LONDON (Reuters) – Three leading British retailers on Thursday underscored the threat they face from inflation this year, with their bosses fretting over the need to remain competitive as surging prices threaten customer spending power.

Next, Britain’s most profitable clothing retailer, said it expected higher freight and manufacturing costs to push its prices up by 6% in the second half of 2022, raising doubts as to whether customers’ wages would be able to keep up. The Bank of England expects overall consumer price inflation to hit that figure in April, its highest since 1992, before easing off.

Next boss Simon Wolfson told Reuters the gap between general wages and its prices would largely determine the company’s fortunes in 2022.

“The positive for retail is that we can adjust our pricing,” he said. “So if wage inflation is in line with our price increases – I don’t think it will be, but if it is – then it’s not going to be nearly as much of a problem as if wage inflation is a long way behind.”

Greggs, a food-to-go retailer, said its costs were driven by government-mandated hikes to the minimum wage, and the rise in prices of ingredients. With order contracts in place, it has visibility for the next four to six months.

“This year is a more challenging year than most because you’ve got inflation coming at you from both the ingredient side and from the labour side,” outgoing CEO Roger Whiteside told Reuters.

He said that while Greggs had, and would try, to push through small price rises, the group had to be cheaper than rivals.

B&M, a discount retailer that has performed strongly during the pandemic, upgraded its profit forecast on Thursday. But it tempered its upbeat tone with an acknowledgement that 2022 would bring further supply chain disruption, inflationary pressures and uncertainty from COVID-19.

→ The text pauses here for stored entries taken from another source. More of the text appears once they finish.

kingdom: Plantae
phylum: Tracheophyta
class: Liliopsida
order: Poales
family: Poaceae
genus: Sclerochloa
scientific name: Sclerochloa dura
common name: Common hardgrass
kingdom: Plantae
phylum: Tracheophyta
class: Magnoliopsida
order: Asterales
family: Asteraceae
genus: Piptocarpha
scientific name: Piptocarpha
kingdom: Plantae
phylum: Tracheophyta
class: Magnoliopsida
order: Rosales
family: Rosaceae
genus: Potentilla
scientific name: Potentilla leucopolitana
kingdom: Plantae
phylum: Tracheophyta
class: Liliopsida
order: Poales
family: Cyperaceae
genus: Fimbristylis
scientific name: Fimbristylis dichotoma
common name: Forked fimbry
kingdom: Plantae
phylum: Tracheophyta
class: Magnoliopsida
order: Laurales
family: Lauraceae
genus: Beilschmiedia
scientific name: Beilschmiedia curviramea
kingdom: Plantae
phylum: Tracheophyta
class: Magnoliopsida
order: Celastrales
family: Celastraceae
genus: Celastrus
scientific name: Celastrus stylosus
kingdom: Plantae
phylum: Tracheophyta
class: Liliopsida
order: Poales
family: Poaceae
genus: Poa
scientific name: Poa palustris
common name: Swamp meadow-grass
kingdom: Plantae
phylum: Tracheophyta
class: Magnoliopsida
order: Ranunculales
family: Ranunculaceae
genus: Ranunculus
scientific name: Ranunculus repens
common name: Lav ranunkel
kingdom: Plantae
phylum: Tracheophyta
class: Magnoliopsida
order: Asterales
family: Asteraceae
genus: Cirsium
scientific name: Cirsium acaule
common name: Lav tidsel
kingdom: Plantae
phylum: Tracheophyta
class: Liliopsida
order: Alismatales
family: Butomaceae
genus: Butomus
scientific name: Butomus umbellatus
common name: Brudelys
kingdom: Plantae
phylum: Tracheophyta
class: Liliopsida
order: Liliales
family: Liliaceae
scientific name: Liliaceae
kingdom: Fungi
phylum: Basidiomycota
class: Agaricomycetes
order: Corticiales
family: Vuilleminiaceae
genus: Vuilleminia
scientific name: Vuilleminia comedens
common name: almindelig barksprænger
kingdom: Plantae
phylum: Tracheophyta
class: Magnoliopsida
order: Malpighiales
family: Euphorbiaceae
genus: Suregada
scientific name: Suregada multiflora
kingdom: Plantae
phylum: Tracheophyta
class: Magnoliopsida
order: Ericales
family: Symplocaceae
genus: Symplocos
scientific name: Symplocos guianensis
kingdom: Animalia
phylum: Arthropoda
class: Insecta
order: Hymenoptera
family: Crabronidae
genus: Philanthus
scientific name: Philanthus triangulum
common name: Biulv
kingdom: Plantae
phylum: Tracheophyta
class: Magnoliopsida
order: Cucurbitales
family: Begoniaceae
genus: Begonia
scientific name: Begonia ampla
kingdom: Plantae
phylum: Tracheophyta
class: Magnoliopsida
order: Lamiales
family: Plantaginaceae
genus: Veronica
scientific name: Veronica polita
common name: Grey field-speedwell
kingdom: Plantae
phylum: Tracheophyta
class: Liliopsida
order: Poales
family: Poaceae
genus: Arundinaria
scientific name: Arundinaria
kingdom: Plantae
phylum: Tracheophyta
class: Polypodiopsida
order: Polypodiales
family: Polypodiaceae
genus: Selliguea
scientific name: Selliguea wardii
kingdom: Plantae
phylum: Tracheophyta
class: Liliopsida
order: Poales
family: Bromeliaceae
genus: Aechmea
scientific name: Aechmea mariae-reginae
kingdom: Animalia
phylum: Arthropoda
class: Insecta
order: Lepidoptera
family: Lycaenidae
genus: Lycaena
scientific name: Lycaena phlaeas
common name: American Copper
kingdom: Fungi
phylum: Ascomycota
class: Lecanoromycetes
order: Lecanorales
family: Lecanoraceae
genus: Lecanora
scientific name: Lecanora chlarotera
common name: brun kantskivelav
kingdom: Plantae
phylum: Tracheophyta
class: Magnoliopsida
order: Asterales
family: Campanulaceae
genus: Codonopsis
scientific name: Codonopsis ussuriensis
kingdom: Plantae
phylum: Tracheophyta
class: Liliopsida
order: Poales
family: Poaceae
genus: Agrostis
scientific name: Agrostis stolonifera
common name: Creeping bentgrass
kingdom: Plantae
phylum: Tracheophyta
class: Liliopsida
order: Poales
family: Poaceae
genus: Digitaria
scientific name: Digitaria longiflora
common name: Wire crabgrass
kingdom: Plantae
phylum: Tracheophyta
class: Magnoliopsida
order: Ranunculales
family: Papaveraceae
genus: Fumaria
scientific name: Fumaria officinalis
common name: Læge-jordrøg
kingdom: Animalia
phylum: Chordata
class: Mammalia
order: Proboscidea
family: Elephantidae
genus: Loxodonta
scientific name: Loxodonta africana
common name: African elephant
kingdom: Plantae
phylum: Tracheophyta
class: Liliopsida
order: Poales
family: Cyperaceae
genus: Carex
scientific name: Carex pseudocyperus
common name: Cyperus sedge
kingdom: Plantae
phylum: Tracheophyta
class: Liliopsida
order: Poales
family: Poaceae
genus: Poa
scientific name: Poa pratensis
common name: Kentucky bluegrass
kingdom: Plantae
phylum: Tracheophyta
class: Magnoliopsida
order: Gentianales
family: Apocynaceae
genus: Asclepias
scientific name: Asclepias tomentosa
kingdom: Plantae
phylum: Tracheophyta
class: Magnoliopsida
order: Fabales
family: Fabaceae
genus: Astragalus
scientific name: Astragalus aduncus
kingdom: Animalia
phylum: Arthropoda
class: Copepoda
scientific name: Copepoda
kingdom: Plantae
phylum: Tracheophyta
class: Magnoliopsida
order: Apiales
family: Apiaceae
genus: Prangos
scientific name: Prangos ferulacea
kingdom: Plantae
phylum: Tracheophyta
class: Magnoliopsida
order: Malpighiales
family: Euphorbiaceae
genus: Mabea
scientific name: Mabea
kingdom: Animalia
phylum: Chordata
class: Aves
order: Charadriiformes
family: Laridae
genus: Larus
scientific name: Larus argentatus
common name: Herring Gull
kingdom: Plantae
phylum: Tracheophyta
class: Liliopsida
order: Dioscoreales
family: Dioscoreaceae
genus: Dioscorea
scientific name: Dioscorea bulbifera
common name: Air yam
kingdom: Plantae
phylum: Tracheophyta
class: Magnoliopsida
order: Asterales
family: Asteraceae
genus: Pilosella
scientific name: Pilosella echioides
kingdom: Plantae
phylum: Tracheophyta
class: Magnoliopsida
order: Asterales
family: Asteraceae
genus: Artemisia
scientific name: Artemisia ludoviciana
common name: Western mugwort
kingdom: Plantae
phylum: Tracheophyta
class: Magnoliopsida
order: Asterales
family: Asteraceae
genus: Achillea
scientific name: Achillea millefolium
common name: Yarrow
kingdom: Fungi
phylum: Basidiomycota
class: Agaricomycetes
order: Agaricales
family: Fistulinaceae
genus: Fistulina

Rising inflation is the major cloud on the horizon for the global economy, as supply chain disruption, higher energy costs, labour shortages and a post-lockdown revival in demand for goods pushes up prices at rates not seen for decades.

That will all place additional pressure on consumer spending after years of stagnant wage growth in real terms. In April, British consumers will face a rise in taxes and energy bills.

They are also facing higher food prices. Grocery price inflation reached 3.5% in December, its highest since spring 2020, adding nearly 15 pounds ($20) to shoppers’ average monthly grocery bills, according to industry data published on Wednesday.